Every line of the listing should be retyped exactly, but none of the pictures should be.

#####

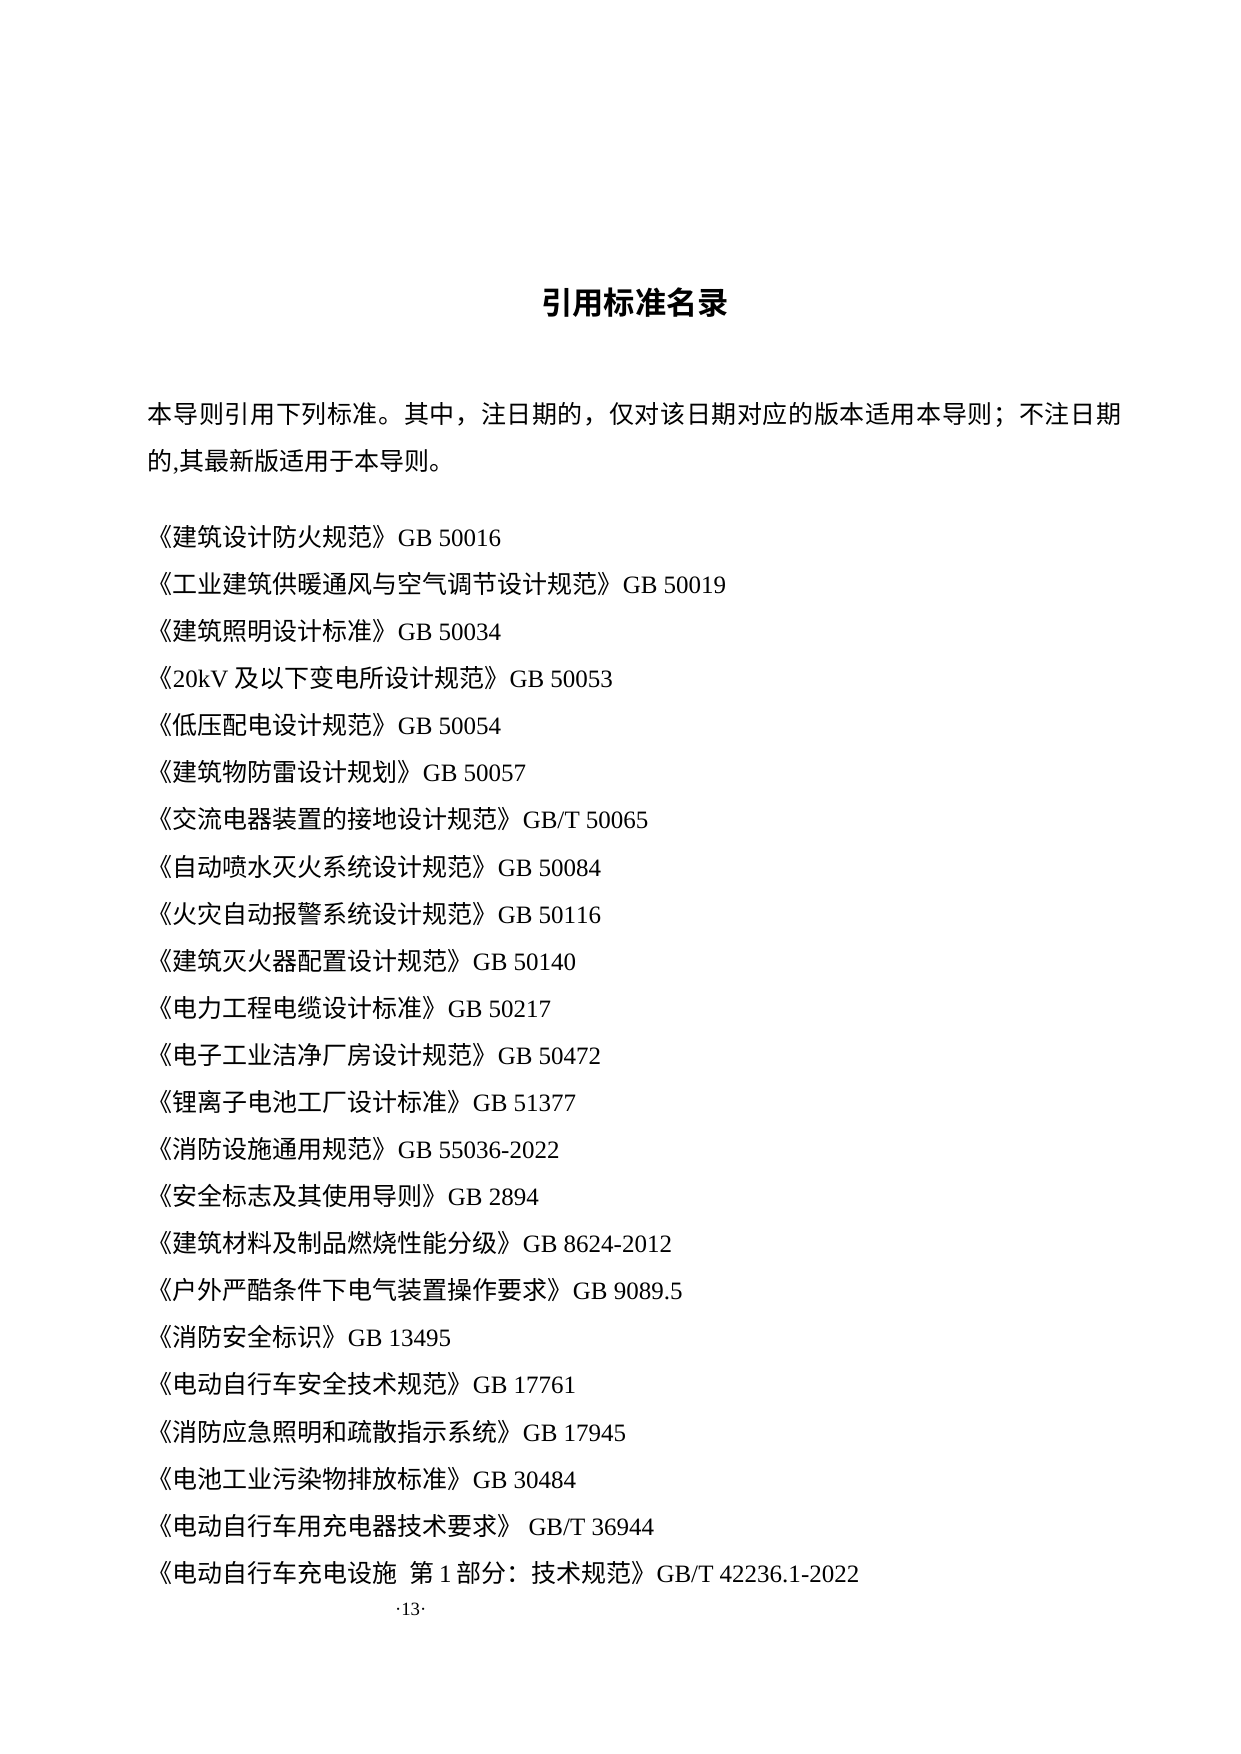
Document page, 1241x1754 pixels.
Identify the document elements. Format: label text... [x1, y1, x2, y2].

text 《自动喷水灭火系统设计规范》GB 50084 [148, 847, 1122, 883]
text 《建筑灭火器配置设计规范》GB 50140 [148, 941, 1122, 977]
text 本导则引用下列标准。其中，注日期的，仅对该日期对应的版本适用本导则；不注日期的,其最新版适用于本导则。 [148, 394, 1122, 478]
text 《电动自行车安全技术规范》GB 17761 [148, 1365, 1122, 1401]
text 《户外严酷条件下电气装置操作要求》GB 9089.5 [148, 1271, 1122, 1307]
text 《火灾自动报警系统设计规范》GB 50116 [148, 894, 1122, 930]
text 《电池工业污染物排放标准》GB 30484 [148, 1459, 1122, 1495]
text 《电力工程电缆设计标准》GB 50217 [148, 988, 1122, 1024]
text 《消防安全标识》GB 13495 [148, 1318, 1122, 1354]
text 《安全标志及其使用导则》GB 2894 [148, 1177, 1122, 1213]
text 《20kV 及以下变电所设计规范》GB 50053 [148, 659, 1122, 695]
text 《低压配电设计规范》GB 50054 [148, 706, 1122, 742]
text 《工业建筑供暖通风与空气调节设计规范》GB 50019 [148, 564, 1122, 601]
text 《电动自行车充电设施 第1部分：技术规范》GB/T 42236.1-2022 [148, 1553, 1122, 1589]
text 《建筑材料及制品燃烧性能分级》GB 8624-2012 [148, 1224, 1122, 1260]
text 《锂离子电池工厂设计标准》GB 51377 [148, 1082, 1122, 1119]
text 《电子工业洁净厂房设计规范》GB 50472 [148, 1035, 1122, 1072]
text 《消防应急照明和疏散指示系统》GB 17945 [148, 1412, 1122, 1448]
text 《建筑照明设计标准》GB 50034 [148, 612, 1122, 648]
text 《电动自行车用充电器技术要求》 GB/T 36944 [148, 1506, 1122, 1542]
text 《建筑设计防火规范》GB 50016 [148, 517, 1122, 554]
text 《交流电器装置的接地设计规范》GB/T 50065 [148, 800, 1122, 836]
text 《消防设施通用规范》GB 55036-2022 [148, 1129, 1122, 1166]
text 《建筑物防雷设计规划》GB 50057 [148, 753, 1122, 789]
list 引用标准名录 [148, 278, 1122, 324]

#####

#### Written response
Document page, 1241x1754 pixels.
Identify the document elements. Format: label text... [x1, y1, x2, y2].

text 《自动喷水灭火系统设计规范》GB 50084 [148, 847, 1122, 883]
text 《建筑灭火器配置设计规范》GB 50140 [148, 941, 1122, 977]
text 本导则引用下列标准。其中，注日期的，仅对该日期对应的版本适用本导则；不注日期的,其最新版适用于本导则。 [148, 394, 1122, 478]
text 《电动自行车安全技术规范》GB 17761 [148, 1365, 1122, 1401]
text 《户外严酷条件下电气装置操作要求》GB 9089.5 [148, 1271, 1122, 1307]
text 《火灾自动报警系统设计规范》GB 50116 [148, 894, 1122, 930]
text 《电池工业污染物排放标准》GB 30484 [148, 1459, 1122, 1495]
text 《电力工程电缆设计标准》GB 50217 [148, 988, 1122, 1024]
text 《消防安全标识》GB 13495 [148, 1318, 1122, 1354]
text 《安全标志及其使用导则》GB 2894 [148, 1177, 1122, 1213]
text 《20kV 及以下变电所设计规范》GB 50053 [148, 659, 1122, 695]
text 《低压配电设计规范》GB 50054 [148, 706, 1122, 742]
text 《工业建筑供暖通风与空气调节设计规范》GB 50019 [148, 564, 1122, 601]
text 《电动自行车充电设施 第1部分：技术规范》GB/T 42236.1-2022 [148, 1553, 1122, 1589]
text 《建筑材料及制品燃烧性能分级》GB 8624-2012 [148, 1224, 1122, 1260]
text 《锂离子电池工厂设计标准》GB 51377 [148, 1082, 1122, 1119]
text 《电子工业洁净厂房设计规范》GB 50472 [148, 1035, 1122, 1072]
text 《消防应急照明和疏散指示系统》GB 17945 [148, 1412, 1122, 1448]
text 《建筑照明设计标准》GB 50034 [148, 612, 1122, 648]
text 《电动自行车用充电器技术要求》 GB/T 36944 [148, 1506, 1122, 1542]
text 《建筑设计防火规范》GB 50016 [148, 517, 1122, 554]
text 《交流电器装置的接地设计规范》GB/T 50065 [148, 800, 1122, 836]
text 《消防设施通用规范》GB 55036-2022 [148, 1129, 1122, 1166]
text 《建筑物防雷设计规划》GB 50057 [148, 753, 1122, 789]
list 引用标准名录 [148, 278, 1122, 324]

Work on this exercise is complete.